Trees best left to generate carbon credits

It makes better financial sense for the native forests of southern NSW to remain un-logged and left to generate carbon credits, a new report suggests.

NSW taxpayers would be able to generate carbon abatement, conservatively valued at about $222 million over the next 2½ decades, and use some of the money to fully compensate timber companies, according to the analysis by think tank The Australia Institute.

The NSW government disagrees, saying the report is based on an unrealistically high carbon price.

Taxpayers are presently losing money on native forest logging.
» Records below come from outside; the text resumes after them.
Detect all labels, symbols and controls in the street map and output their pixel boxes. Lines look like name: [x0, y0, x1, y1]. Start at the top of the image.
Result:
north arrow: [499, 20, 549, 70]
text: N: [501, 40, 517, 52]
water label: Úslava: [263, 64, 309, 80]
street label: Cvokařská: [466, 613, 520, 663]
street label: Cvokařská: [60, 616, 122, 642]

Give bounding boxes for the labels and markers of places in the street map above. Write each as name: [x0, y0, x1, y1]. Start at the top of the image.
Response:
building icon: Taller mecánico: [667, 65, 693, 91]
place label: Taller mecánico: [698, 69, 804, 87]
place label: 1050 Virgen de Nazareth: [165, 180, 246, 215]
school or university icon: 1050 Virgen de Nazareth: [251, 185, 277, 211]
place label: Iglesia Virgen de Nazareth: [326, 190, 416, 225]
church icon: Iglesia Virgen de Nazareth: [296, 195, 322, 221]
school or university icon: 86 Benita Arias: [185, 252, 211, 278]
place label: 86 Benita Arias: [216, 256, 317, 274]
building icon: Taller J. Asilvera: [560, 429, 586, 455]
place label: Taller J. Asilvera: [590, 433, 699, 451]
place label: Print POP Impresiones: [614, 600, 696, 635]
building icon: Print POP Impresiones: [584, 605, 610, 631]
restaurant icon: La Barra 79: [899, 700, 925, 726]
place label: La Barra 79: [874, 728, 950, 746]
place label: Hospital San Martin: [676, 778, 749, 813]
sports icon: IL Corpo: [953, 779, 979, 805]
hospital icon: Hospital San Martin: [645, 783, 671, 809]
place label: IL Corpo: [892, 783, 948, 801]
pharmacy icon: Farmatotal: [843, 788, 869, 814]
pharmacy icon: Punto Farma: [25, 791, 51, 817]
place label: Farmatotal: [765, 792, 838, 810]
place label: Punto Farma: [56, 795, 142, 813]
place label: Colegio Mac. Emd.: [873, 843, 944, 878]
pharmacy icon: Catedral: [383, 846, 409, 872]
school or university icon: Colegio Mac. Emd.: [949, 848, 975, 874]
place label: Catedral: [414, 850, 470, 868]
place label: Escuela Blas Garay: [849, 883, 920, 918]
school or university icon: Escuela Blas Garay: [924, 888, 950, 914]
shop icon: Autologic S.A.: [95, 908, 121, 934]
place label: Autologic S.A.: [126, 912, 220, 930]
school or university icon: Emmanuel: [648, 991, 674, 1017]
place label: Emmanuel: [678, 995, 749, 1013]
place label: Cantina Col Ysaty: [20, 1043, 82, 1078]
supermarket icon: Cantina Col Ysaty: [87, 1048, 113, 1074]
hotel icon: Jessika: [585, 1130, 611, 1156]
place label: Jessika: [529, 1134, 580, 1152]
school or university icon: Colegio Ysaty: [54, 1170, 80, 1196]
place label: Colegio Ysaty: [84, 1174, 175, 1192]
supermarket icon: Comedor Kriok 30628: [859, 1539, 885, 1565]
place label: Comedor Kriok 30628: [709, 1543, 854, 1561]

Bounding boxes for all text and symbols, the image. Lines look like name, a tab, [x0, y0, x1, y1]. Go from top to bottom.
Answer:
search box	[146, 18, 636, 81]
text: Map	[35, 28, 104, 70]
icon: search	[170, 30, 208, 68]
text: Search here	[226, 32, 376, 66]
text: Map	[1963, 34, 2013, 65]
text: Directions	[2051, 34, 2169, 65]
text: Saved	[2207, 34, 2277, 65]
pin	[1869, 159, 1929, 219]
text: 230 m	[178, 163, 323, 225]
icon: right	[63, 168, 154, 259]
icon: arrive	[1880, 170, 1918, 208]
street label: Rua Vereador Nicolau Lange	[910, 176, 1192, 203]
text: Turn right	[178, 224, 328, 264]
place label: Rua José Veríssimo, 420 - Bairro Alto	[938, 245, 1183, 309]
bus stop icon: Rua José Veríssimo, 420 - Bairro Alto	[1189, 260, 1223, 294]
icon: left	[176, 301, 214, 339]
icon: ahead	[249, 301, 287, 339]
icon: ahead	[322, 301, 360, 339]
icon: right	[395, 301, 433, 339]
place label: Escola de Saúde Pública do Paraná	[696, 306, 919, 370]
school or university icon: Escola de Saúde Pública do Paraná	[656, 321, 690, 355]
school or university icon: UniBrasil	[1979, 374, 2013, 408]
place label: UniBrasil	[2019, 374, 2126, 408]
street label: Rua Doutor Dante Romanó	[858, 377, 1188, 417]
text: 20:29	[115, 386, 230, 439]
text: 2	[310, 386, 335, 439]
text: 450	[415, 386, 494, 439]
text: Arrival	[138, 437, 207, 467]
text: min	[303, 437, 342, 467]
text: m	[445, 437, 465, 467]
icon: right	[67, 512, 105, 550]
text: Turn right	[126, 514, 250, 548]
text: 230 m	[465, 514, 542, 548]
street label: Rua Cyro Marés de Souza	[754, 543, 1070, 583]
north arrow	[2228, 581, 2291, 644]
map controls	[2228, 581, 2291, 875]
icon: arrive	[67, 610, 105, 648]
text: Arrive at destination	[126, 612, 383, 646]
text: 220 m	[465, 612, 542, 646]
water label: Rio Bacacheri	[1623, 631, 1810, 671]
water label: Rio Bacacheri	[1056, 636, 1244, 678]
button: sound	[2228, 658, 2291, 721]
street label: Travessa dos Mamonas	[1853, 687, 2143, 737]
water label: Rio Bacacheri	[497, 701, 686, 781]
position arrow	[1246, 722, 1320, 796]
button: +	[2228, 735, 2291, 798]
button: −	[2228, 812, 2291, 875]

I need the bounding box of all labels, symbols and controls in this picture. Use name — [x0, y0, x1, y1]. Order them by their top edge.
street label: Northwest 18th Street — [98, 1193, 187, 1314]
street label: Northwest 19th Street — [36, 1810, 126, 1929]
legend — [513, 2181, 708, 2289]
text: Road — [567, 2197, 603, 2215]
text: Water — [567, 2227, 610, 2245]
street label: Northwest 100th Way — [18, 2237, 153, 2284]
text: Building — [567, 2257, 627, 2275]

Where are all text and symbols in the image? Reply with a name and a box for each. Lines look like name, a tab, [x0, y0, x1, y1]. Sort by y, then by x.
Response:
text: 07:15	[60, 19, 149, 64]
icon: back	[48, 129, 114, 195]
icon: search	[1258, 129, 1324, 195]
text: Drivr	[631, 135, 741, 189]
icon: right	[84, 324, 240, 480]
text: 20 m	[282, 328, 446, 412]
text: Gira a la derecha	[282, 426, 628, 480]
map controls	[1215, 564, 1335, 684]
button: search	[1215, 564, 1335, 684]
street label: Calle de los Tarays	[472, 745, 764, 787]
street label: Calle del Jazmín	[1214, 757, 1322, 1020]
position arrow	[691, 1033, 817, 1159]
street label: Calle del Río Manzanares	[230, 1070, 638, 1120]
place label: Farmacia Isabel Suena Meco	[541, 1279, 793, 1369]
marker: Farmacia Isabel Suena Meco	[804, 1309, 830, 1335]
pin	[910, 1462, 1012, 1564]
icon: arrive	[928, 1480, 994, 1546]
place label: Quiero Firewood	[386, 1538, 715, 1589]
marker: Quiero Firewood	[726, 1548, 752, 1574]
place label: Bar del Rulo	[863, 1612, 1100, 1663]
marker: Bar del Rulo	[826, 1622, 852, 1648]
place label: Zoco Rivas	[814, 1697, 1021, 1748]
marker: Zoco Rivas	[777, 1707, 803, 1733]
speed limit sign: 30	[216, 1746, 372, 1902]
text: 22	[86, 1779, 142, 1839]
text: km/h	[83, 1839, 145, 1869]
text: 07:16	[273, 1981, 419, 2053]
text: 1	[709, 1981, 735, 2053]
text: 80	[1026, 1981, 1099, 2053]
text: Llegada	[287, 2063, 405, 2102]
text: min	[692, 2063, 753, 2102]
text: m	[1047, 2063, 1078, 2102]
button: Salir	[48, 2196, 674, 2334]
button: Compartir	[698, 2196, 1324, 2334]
”Stopping harvesting and using the native forests of the Southern Forestry Region to generate carbon credits offers a viable alternative to commercial forestry,” the report said, citing public data about the profitability of all current logging operations, government subsidies, and company tax received from logging corporations.

The NSW government has reviewed the report, but said it used incorrect assumptions.

“One such error identified is the assumed net financial benefits from carbon sale quoted at $222 million,” a spokeswoman for Primary Industries Minister Katrina Hodgkinson said.

”This estimate is over-inflated and based on a carbon price of $9 increasing at 2.5 per cent real from 2015, where in reality the carbon price is likely to be around $5 flat.”

While most sawmillers turn small profits, the industry overall loses money, and the losses are largely borne by the government-run Forestry Corporation of NSW. The details of their contracts remain commercial-in-confidence, but net losses via subsidies between now and 2033 are estimated to be about $77 million.

”Under current and likely future market conditions, the harvesting and processing of native logs in the Southern Forestry Region is likely to generate substantial losses, and the aggregate net financial benefits are likely to be significantly higher if commercial harvesting is stopped and the native forests … are used to generate carbon credits,” the report said.

The main glitch in the proposal is that native forestry logging operations are not yet eligible to generate carbon credits under the federal government’s Carbon Farming Initiative. However, both the government and the federal opposition have said they intend to expand the scheme soon.

”The growth in eucalypt plantations has been massive, and these are now coming online and muscling in on native forest logging,” said the report’s co-author, Andrew MacIntosh, associate director of the Centre for Climate Law and Policy at the Australian National University.